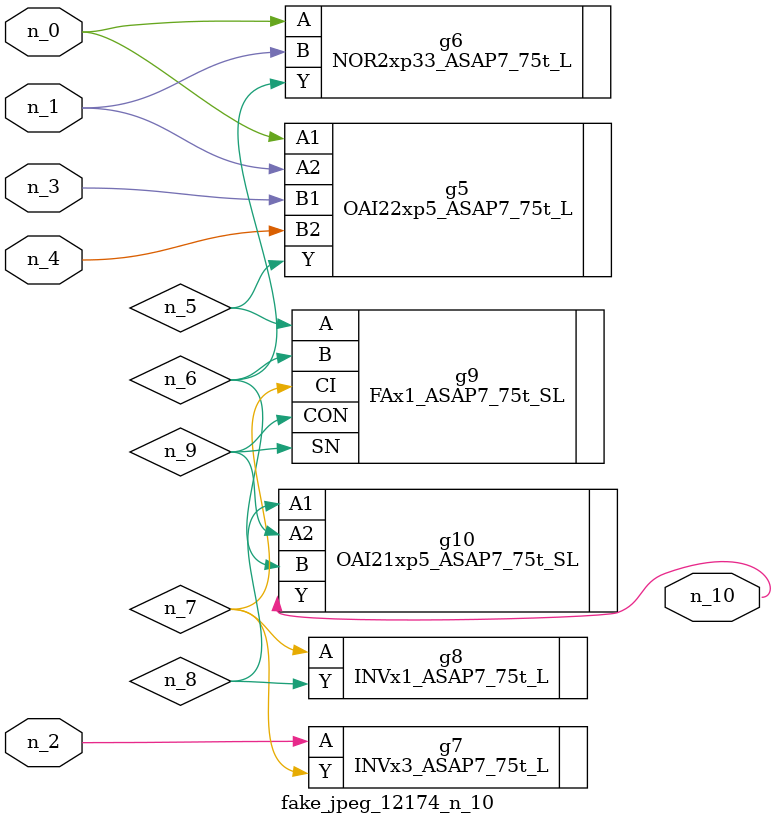
<source format=v>
module fake_jpeg_12174_n_10 (n_3, n_2, n_1, n_0, n_4, n_10);

input n_3;
input n_2;
input n_1;
input n_0;
input n_4;

output n_10;

wire n_8;
wire n_9;
wire n_6;
wire n_5;
wire n_7;

OAI22xp5_ASAP7_75t_L g5 ( 
.A1(n_0),
.A2(n_1),
.B1(n_3),
.B2(n_4),
.Y(n_5)
);

NOR2xp33_ASAP7_75t_L g6 ( 
.A(n_0),
.B(n_1),
.Y(n_6)
);

INVx3_ASAP7_75t_L g7 ( 
.A(n_2),
.Y(n_7)
);

INVx1_ASAP7_75t_L g8 ( 
.A(n_7),
.Y(n_8)
);

OAI21xp5_ASAP7_75t_SL g10 ( 
.A1(n_8),
.A2(n_9),
.B(n_6),
.Y(n_10)
);

FAx1_ASAP7_75t_SL g9 ( 
.A(n_5),
.B(n_6),
.CI(n_7),
.CON(n_9),
.SN(n_9)
);


endmodule
</source>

▶ TASK BRIEF: When you copy the data, keep every line exact and leave out each picture.

▶ RESPONSE TO THIS TASK:
<source format=v>
module fake_jpeg_12174_n_10 (n_3, n_2, n_1, n_0, n_4, n_10);

input n_3;
input n_2;
input n_1;
input n_0;
input n_4;

output n_10;

wire n_8;
wire n_9;
wire n_6;
wire n_5;
wire n_7;

OAI22xp5_ASAP7_75t_L g5 ( 
.A1(n_0),
.A2(n_1),
.B1(n_3),
.B2(n_4),
.Y(n_5)
);

NOR2xp33_ASAP7_75t_L g6 ( 
.A(n_0),
.B(n_1),
.Y(n_6)
);

INVx3_ASAP7_75t_L g7 ( 
.A(n_2),
.Y(n_7)
);

INVx1_ASAP7_75t_L g8 ( 
.A(n_7),
.Y(n_8)
);

OAI21xp5_ASAP7_75t_SL g10 ( 
.A1(n_8),
.A2(n_9),
.B(n_6),
.Y(n_10)
);

FAx1_ASAP7_75t_SL g9 ( 
.A(n_5),
.B(n_6),
.CI(n_7),
.CON(n_9),
.SN(n_9)
);


endmodule
</source>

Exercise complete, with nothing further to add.